Robert P. Gregory (October 20, 1921 – December 5, 2003) was an American comics artist and writer best known for writing and drawing hundreds of Gold Key comics starring the Disney comics character Donald Duck.

==Biography==
Bob Gregory attended the Otis Art Institute and fought in World War II before working as a technical illustrator for an aircraft manufacturer. He began submitting art sketches to Western Publishing, for which he began freelancing on a steady basis in 1958 — first as a writer, then as a writer-artist both writer and artist — on many of Western's talking animal comics, including the Donald Duck comics produced under license by Dell and Western's Gold Key Comics.

Gregory produced hundreds of Disney comics stories for many publications, including Donald Duck, Daisy Duck's Diary, Junior Woodchucks, Uncle Scrooge, Walt Disney's Comics and Stories, Walt Disney's Christmas Parade, and Brazil's Zé Carioca.

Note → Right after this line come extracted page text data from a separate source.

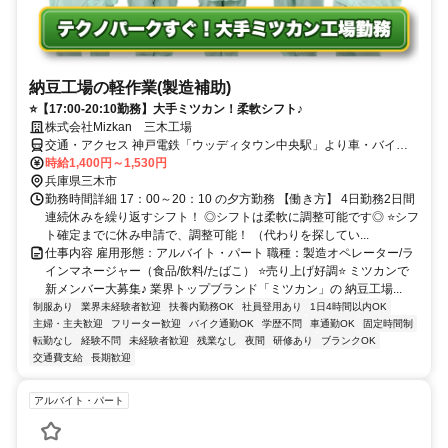
納豆工場の軽作業(製造補助)
⭐【17:00-20:10勤務】大手ミツカン！柔軟シフト♪
株式会社Mizkan 三木工場
交通・アクセス 神戸電鉄「ウッディタウン中央駅」より車・バイク
で7分/北摂三田テクノパーク近接
時給1,400円～1,530円
兵庫県三木市
勤務時間詳細 17：00～20：10 の夕方勤務 【働き方】 4日勤務2日間
連続休みを繰り返すシフト！ ◎シフトは柔軟に調整可能です◎ ⭐シフ
ト確定までに休み申請で、調整可能！ （代わりを探してい...
仕事内容 雇用形態：アルバイト・パート 職種：製造オペレーター/ラ
インマネージャー（食品/飲料/たばこ） ⭐売り上げ好調⭐ ミツカンで
新メンバー大募集♪ 業界トップブランド「ミツカン」の 納豆工場...
制服あり
業界未経験者歓迎
扶養内勤務OK
社員登用あり
1日4時間以内OK
主婦・主夫歓迎
フリーター歓迎
バイク通勤OK
学歴不問
車通勤OK
固定時間制
転勤なし
経験不問
未経験者歓迎
残業なし
夜間
研修あり
ブランクOK
交通費支給
長期歓迎
アルバイト・パート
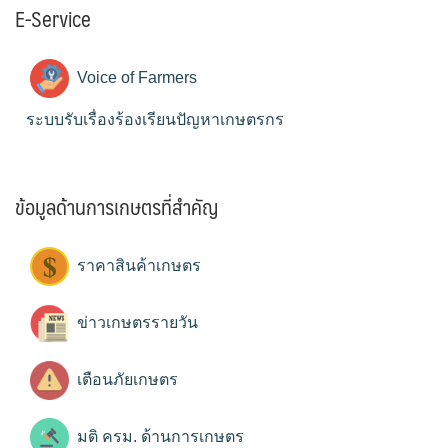
E-Service
Voice of Farmers
ระบบรับเรื่องร้องเรียนปัญหาเกษตรกร
ข้อมูลด้านการเกษตรที่สำคัญ
ราคาสินค้าเกษตร
ข่าวเกษตรรายวัน
เตือนภัยเกษตร
มติ ครม. ด้านการเกษตร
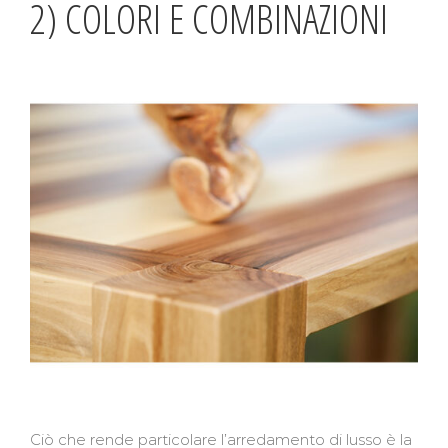
2) COLORI E COMBINAZIONI
Ciò che rende particolare l’arredamento di lusso è la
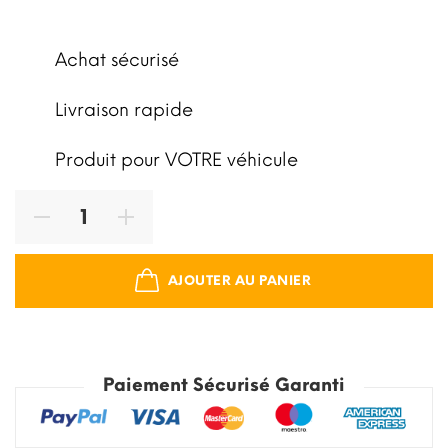
Achat sécurisé
Livraison rapide
Produit pour VOTRE véhicule
AJOUTER AU PANIER
Paiement Sécurisé Garanti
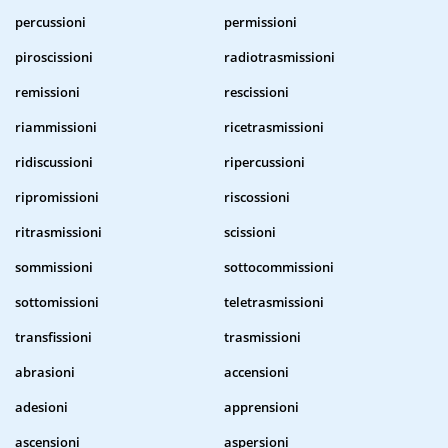
percussioni
permissioni
piroscissioni
radiotrasmissioni
remissioni
rescissioni
riammissioni
ricetrasmissioni
ridiscussioni
ripercussioni
ripromissioni
riscossioni
ritrasmissioni
scissioni
sommissioni
sottocommissioni
sottomissioni
teletrasmissioni
transfissioni
trasmissioni
abrasioni
accensioni
adesioni
apprensioni
ascensioni
aspersioni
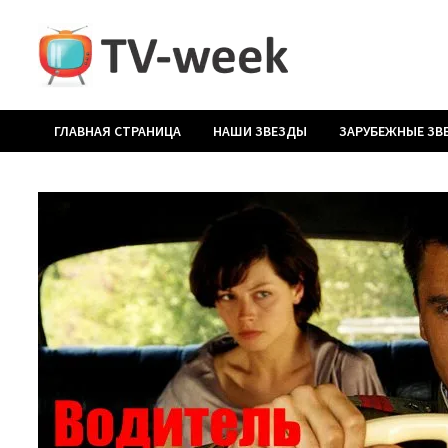
Перейти
к
содержимому
ГЛАВНАЯ СТРАНИЦА
НАШИ ЗВЕЗДЫ
ЗАРУБЕЖНЫЕ ЗВ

He introduced the Billionaires Club of Duckburg, where Scrooge McDuck is a member, in the story The Christmas Cha Cha (Dell Giant #26, Nov 1959), written by Gregory and illustrated by Carl Barks. He started doing Aristocats stories in the 1970s, when he also penciled most issues of Daisy and Donald, co-starring Daisy Duck.

His World War II memoirs, Letters from the South Pacific, was published in 1996.

The official cause of death was listed as pneumonia.

Gregory's daughter, Roberta Gregory, is also a cartoonist, best known for her character Bitchy Bitch.